Les repas étaient livrés directement aux participants, à des quantités caloriques suffisantes. Chacun était libre de manger à sa faim, sans restriction imposée. Après cette première phase, une période de sevrage de quatre semaines permettait à chacun de revenir à ses habitudes alimentaires, avant d’inverser les régimes : ceux qui avaient consommé des aliments ultra-transformés passaient à des aliments peu transformés, et inversement.
Fait notable, tous les participants ont perdu du poids – probablement en raison de l’amélioration de l’équilibre nutritionnel par rapport à leurs habitudes – et ce, malgré l’absence de restriction calorique volontaire, selon les résultats publiés dans la revue Nature Medicine. Néanmoins, la perte était deux fois plus importante chez les personnes ayant suivi le régime peu transformé (2,06 % de leur poids corporel), contre 1,05 % pour le régime ultra-transformé. Cela équivaut à une réduction calorique quotidienne moyenne de 290 kilocalories (kcal) pour le premier groupe, contre 120 kcal pour le second. À titre de comparaison, le Eatwell Guide recommande un apport énergétique quotidien de 2 000 kcal pour les femmes et de 2 500 kcal pour les hommes.
Étendue sur une année, cette perte équivaudrait à une diminution de poids de 13 % chez les hommes et de 9 % chez les femmes pour les régimes peu transformés, contre respectivement 4 % et 5 % pour les régimes riches en produits ultra-transformés. Bien qu’une perte de poids de 2 % puisse sembler modeste à court terme, elle est significative à l’échelle d’une année — d’autant qu’elle ne repose sur aucune restriction imposée.

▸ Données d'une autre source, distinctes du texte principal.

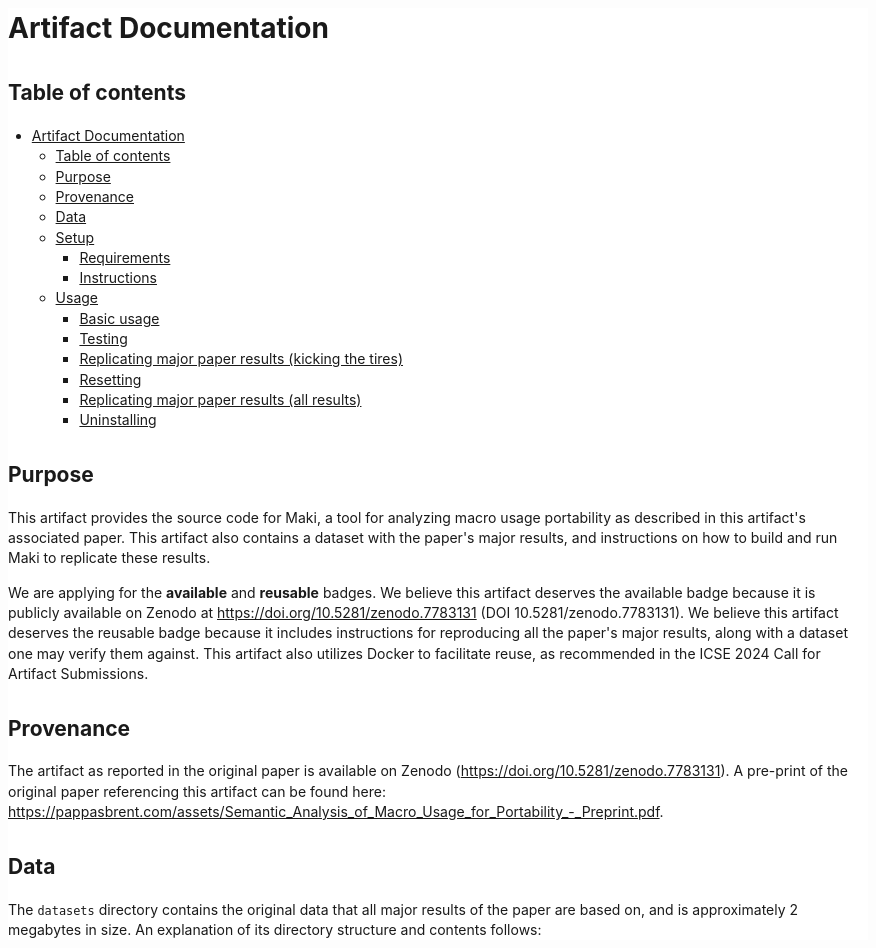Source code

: # Artifact Documentation

## Table of contents

- [Artifact Documentation](#artifact-documentation)
  - [Table of contents](#table-of-contents)
  - [Purpose](#purpose)
  - [Provenance](#provenance)
  - [Data](#data)
  - [Setup](#setup)
    - [Requirements](#requirements)
    - [Instructions](#instructions)
  - [Usage](#usage)
    - [Basic usage](#basic-usage)
    - [Testing](#testing)
    - [Replicating major paper results (kicking the tires)](#replicating-major-paper-results-kicking-the-tires)
    - [Resetting](#resetting)
    - [Replicating major paper results (all results)](#replicating-major-paper-results-all-results)
    - [Uninstalling](#uninstalling)

## Purpose



This artifact provides the source code for Maki, a tool for analyzing macro
usage portability as described in this artifact's associated paper. This
artifact also contains a dataset with the paper's major results, and
instructions on how to build and run Maki to replicate these results.

We are applying for the **available** and **reusable** badges. We believe this
artifact deserves the available badge because it is publicly available on Zenodo
at https://doi.org/10.5281/zenodo.7783131 (DOI 10.5281/zenodo.7783131). We
believe this artifact deserves the reusable badge because it includes
instructions for reproducing all the paper's major results, along with a dataset
one may verify them against. This artifact also utilizes Docker to facilitate
reuse, as recommended in the ICSE 2024 Call for Artifact Submissions.

## Provenance



The artifact as reported in the original paper is available on Zenodo
(https://doi.org/10.5281/zenodo.7783131). A pre-print of the original paper
referencing this artifact can be found here:
https://pappasbrent.com/assets/Semantic_Analysis_of_Macro_Usage_for_Portability_-_Preprint.pdf.

## Data



The `datasets` directory contains the original data that all major results of
the paper are based on, and is approximately 2 megabytes in size. An explanation
of its directory structure and contents follows:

Un meilleur contrôle des envies alimentaires
Les participants ont également été invités à remplir des questionnaires visant à évaluer leur appétence pour le grignotage – notamment en dehors des repas – avant le début des régimes, puis à la quatrième et à la huitième semaine. Le groupe suivant un régime peu transformé a déclaré une amélioration deux fois plus marquée des envies alimentaires globales, quatre fois plus prononcée pour les aliments salés et presque deux fois plus forte pour les aliments les plus désirés – un effet contre-intuitif, étant donné leur perte de poids plus importante.
En revanche, aucune différence significative n’a été observée concernant les marqueurs cliniques tels que la pression artérielle, la fréquence cardiaque ou encore certains biomarqueurs sanguins (fonction hépatique, glycémie, cholestérol, inflammation). Rachel Batterham, coautrice principale de l’étude, avance une hypothèse : « le régime alimentaire habituel des participants à l’essai tendait à s’écarter des recommandations nutritionnelles, avec une proportion d’aliments ultra-transformés supérieure à la moyenne. Cela pourrait expliquer pourquoi le passage à un régime expérimental composé uniquement d’aliments ultra-transformés mais équilibrés sur le plan nutritionnel a entraîné des effets neutres ou légèrement favorables sur certains indicateurs de santé. »
Des recherches de plus longue durée seront toutefois nécessaires pour confirmer ces résultats et évaluer plus finement les effets métaboliques de ces régimes. En attendant, « le meilleur conseil reste de suivre les recommandations nutritionnelles en modérant son apport énergétique global. privilégier des options moins transformées, comme les aliments complets et la cuisine maison, plutôt que les produits ultra-transformés, emballés ou les plats préparés, semble offrir des bénéfices supplémentaires en matière de poids corporel, de composition corporelle et de santé globale », conclut l’experte.